The IDF’s response was, to put it mildly, lackluster. “The officers’ course cadets take part in the war effort even during their training,” the spokesperson’s unit said.
“As part of this, the cadets man security tasks according to their competence and after appropriate preparation. If an unusual event occurs during the activity, the incident is dealt with severely by the commanders of the facility. In addition to the cadets, additional forces are stationed at the facility to handle security events.”
This, of course, does not answer the vital question: Of all the possible missions these cadets could have been given, of all the crucial services and tasks desperately needed during wartime, why specifically them, and why specifically these security prisoners?
This issue dates far further back. As you may recall, in early October – indeed, right before Israel was attacked and the war broke out – it was revealed that a prison guard had been threatened into a non-consensual sexual relationship with a security prisoner.
Yair Ohayon, the victim’s lawyer, told The Jerusalem Post’s Michael Starr at the time that the terrorist had threatened to “hurt her and her family and to ruin her life.”
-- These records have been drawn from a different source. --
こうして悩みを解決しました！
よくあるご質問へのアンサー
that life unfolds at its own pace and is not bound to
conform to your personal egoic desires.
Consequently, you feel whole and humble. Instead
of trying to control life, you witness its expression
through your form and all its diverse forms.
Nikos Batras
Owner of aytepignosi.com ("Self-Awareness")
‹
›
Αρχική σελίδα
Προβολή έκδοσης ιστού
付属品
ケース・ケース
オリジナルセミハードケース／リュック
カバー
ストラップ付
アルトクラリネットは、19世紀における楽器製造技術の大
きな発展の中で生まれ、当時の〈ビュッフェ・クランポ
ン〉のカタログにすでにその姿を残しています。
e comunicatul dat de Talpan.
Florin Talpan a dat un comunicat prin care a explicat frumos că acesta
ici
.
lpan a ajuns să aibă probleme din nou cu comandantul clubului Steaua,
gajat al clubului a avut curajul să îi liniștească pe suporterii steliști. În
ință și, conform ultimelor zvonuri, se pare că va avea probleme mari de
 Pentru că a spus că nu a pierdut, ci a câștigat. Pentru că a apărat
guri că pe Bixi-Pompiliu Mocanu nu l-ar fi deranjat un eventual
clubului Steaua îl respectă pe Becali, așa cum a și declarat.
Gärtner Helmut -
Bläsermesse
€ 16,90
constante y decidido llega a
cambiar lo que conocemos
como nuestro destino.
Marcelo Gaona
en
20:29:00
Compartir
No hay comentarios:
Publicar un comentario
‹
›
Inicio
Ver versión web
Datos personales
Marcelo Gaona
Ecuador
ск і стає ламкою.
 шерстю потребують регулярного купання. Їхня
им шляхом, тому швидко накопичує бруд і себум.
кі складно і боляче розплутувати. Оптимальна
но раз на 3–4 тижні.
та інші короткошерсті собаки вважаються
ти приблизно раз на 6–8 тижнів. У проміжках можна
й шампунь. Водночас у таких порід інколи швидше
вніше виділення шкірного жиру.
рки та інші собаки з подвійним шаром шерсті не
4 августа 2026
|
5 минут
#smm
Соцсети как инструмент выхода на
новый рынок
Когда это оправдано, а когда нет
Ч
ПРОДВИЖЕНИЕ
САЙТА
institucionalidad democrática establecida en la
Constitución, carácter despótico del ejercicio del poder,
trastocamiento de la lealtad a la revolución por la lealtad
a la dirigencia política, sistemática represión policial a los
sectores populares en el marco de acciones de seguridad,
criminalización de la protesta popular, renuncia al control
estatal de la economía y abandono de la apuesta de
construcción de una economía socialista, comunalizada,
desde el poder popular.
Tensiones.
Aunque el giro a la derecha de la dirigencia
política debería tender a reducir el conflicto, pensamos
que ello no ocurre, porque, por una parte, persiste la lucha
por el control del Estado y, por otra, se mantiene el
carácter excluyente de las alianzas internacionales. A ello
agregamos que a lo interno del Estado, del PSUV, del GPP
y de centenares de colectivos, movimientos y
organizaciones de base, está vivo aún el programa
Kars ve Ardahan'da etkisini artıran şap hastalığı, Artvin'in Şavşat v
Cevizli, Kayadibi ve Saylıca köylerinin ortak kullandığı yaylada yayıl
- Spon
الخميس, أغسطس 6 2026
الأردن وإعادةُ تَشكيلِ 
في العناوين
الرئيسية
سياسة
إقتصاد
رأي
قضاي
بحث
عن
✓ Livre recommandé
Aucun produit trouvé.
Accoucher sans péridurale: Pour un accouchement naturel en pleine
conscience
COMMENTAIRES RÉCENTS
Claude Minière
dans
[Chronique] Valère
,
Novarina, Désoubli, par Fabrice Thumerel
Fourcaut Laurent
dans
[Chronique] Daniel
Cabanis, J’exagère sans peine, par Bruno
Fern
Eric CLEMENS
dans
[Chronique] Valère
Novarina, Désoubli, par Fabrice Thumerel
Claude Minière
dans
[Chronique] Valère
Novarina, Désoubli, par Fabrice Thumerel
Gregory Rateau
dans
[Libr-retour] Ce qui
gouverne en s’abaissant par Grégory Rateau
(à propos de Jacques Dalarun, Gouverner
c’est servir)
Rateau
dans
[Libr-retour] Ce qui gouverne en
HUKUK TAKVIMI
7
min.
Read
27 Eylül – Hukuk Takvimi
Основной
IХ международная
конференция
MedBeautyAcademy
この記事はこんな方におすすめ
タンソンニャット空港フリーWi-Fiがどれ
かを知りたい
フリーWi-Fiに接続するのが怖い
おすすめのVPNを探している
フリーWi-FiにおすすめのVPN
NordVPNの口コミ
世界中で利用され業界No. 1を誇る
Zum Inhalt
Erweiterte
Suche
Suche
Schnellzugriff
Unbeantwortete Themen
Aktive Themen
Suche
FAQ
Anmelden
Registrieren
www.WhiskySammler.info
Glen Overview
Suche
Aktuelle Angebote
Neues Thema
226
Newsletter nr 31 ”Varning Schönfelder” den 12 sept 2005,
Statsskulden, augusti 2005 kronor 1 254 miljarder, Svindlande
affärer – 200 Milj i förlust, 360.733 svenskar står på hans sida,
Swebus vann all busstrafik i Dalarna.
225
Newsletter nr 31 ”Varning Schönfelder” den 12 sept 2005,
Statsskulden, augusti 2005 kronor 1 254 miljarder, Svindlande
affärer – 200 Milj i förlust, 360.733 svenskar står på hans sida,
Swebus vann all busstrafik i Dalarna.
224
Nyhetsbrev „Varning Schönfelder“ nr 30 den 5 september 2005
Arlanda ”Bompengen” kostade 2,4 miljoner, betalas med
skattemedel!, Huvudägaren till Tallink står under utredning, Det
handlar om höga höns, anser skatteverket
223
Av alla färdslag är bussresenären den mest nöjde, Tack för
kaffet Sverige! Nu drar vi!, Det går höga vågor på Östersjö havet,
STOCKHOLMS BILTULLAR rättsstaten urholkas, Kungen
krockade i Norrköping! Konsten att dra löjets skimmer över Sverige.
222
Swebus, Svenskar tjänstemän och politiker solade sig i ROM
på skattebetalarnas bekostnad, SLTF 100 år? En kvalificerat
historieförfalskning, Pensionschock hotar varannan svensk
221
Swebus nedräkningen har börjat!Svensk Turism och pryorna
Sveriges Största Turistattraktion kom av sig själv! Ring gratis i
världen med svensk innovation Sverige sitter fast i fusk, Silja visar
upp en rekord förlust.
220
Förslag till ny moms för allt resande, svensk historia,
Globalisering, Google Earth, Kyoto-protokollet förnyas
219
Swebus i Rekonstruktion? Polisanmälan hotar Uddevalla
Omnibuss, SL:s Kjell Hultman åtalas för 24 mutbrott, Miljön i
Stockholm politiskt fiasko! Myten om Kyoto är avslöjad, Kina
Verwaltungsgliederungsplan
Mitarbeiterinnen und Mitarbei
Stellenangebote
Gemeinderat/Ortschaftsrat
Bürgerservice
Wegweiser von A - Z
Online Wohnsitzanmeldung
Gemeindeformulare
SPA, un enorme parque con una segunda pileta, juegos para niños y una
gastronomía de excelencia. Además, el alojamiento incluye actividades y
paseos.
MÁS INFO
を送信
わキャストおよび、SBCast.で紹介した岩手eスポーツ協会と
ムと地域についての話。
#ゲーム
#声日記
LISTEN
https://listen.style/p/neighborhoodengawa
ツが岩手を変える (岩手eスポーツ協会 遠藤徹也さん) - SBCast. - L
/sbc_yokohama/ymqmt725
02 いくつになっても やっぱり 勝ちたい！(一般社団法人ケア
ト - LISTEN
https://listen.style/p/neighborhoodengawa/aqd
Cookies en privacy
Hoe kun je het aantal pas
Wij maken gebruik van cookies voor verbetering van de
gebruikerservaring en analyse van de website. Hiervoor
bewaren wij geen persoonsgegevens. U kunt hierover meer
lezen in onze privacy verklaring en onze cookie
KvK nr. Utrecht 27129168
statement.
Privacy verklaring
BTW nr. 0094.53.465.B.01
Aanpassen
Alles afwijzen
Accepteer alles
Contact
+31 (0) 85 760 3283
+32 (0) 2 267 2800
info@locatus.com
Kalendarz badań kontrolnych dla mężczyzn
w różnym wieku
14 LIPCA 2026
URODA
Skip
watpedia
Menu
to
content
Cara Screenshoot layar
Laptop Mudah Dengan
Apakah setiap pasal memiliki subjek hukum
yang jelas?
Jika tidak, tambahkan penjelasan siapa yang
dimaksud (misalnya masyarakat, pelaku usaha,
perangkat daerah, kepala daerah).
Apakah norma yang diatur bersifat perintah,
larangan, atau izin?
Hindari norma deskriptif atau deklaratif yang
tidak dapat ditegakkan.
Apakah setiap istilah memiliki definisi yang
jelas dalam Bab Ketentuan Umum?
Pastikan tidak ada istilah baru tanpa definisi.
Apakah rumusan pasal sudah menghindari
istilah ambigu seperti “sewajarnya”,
Despite this issue being systemic, despite women being placed in vulnerable positions without their consent and ending up victims of sexual abuse, Israel’s security systems as a whole have turned a blind eye.
The guards in the Gilboa pimping affair were in their mandatory service. The cadets, while required to sign on for extra time in their service, were not asked whether they were comfortable guarding rapists.
The fact that they reportedly told their commanders that they would instead serve in Gaza rather than protect these terrorists goes to show how deep the rabbit hole of IDF cognitive dissonance goes.
The author is deputy editor-in-chief of The Jerusalem Post.